E.g. if the buffer is idle, USR may one day decide to copy the data directly into the destination buffer instead of a HeapAlloc'ed temp buffer. Avoiding two up-to-4k memcpys should make up for assigning values in a handful of buffers, but I haven't benchmarked this.
The reason why I ran into this is that I semi-accidentally eliminated the sync "acceleration" in map_upload_bo, thinking it was intended as a broken fallback for async maps without ARB_buffer_storage. That surprisingly broke rendering because the USR wait_resource codepath didn't work...

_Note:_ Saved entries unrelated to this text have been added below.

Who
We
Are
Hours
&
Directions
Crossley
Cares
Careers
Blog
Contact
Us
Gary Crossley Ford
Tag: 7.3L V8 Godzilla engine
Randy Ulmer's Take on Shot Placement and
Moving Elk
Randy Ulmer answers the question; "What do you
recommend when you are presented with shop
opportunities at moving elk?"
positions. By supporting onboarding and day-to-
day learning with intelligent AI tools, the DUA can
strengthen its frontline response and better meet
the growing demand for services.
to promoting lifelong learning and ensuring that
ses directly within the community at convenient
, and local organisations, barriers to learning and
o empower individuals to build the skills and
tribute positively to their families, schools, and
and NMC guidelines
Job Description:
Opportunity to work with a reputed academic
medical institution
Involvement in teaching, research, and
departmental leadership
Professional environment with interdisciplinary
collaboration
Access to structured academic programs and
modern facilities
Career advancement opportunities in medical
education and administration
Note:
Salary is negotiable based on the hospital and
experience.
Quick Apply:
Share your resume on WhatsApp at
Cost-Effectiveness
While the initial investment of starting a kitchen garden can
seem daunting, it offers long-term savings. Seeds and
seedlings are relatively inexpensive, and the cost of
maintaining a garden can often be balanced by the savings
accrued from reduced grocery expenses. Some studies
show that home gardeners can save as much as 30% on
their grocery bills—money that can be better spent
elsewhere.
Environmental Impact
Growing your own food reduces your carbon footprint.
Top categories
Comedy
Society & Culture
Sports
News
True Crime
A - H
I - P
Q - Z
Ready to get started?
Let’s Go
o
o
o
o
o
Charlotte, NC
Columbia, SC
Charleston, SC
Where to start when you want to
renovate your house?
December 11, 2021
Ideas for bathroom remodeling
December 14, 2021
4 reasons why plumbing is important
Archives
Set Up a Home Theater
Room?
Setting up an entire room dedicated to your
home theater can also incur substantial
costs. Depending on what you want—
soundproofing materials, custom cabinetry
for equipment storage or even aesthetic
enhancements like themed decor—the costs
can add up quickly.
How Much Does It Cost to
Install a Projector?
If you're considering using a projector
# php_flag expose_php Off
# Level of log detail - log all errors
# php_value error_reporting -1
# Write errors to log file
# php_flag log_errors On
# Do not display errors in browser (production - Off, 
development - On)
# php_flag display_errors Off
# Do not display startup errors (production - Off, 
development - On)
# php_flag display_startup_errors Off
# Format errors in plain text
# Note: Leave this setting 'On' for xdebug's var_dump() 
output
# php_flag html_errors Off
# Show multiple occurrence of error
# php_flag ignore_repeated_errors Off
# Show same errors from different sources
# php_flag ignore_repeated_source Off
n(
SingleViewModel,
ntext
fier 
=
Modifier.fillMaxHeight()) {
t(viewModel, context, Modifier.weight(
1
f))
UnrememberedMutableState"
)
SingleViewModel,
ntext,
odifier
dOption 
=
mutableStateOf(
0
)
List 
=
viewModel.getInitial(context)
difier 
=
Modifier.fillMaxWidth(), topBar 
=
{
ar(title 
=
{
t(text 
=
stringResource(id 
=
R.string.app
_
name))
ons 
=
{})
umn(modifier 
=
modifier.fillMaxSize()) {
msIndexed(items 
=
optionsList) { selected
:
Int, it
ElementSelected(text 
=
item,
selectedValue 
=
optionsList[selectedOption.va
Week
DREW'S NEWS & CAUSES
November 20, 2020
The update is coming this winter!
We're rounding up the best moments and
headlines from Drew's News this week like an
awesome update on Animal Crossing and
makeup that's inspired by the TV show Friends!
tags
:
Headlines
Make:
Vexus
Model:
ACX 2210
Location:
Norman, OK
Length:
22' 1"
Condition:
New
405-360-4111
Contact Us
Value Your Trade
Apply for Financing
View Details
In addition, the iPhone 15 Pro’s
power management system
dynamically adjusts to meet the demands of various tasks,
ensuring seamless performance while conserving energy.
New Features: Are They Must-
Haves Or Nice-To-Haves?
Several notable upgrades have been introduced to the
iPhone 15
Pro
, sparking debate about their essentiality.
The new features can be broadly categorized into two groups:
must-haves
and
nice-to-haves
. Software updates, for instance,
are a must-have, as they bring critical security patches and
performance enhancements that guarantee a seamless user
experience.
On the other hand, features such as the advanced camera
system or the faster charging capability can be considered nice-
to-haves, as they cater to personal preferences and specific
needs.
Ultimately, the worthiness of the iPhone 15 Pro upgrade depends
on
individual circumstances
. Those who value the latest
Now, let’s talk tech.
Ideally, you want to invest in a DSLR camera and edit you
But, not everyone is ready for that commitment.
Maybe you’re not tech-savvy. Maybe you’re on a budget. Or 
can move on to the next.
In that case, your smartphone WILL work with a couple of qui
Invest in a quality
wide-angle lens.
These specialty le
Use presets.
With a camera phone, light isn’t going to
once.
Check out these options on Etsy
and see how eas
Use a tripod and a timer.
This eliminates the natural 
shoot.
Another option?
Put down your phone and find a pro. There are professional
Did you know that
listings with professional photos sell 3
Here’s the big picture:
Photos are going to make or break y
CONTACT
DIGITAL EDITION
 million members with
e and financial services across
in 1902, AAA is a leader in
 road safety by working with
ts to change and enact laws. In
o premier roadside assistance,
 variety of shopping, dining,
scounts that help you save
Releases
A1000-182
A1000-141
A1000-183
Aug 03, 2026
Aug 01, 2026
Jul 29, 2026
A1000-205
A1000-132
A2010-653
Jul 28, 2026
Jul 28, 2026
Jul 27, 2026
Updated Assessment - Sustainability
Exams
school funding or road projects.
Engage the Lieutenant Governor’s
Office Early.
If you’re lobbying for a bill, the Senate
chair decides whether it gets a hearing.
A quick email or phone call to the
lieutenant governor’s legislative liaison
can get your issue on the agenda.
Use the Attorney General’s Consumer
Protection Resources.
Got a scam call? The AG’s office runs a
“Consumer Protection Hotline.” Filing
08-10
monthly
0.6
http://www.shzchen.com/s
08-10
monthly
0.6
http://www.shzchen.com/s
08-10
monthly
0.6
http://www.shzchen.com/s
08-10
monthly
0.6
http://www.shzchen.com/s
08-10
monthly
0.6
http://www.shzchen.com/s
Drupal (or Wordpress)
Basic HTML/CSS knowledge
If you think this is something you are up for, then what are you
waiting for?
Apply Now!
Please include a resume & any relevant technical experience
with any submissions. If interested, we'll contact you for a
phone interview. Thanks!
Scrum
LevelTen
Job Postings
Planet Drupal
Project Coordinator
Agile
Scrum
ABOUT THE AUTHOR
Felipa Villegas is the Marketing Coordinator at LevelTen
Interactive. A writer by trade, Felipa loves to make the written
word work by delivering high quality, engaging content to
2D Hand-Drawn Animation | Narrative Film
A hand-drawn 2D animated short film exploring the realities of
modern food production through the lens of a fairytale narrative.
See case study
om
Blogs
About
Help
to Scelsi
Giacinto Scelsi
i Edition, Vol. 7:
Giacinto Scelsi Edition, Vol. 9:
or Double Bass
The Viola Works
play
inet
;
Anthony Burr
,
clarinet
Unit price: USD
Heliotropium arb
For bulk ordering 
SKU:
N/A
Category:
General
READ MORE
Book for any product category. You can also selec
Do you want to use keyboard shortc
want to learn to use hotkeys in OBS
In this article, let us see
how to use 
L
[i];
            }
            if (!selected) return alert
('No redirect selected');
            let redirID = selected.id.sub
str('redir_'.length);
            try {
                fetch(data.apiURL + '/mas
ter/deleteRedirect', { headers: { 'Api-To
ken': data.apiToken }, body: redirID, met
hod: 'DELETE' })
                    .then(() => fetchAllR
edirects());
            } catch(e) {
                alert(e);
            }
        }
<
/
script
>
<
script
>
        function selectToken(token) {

Semi-related to this patch, the current heap_alloc code in map_upload_bo has a few flaws and I think it should go away:
1. It HeapAlloc/HeapFree's on every invocation, and thus on every SetShaderConstant. That's worse than setting values on a few buffers. 2. It returns non-aligned buffers in case of maps - but that is easy to fix 3. It throws away existing data without the app setting DISCARD, which is a fatal flaw for maps
If we want to avoid buffer fencing in draws that should be more thorough than relying on implementation details. E.g. we should be able to get rid of most buffer fences for at least d3d10 in draws because we either draw from GPU-only resources (can't be mapped) or dynamic resources (app is responsible). Sync maps are only possible on staging resources, so we only have to fence things like CopyResource. If the d3d7-9 managed resource code is careful I think we can extend the same logic to earlier API versions. But that's beyond what I want to look into right now.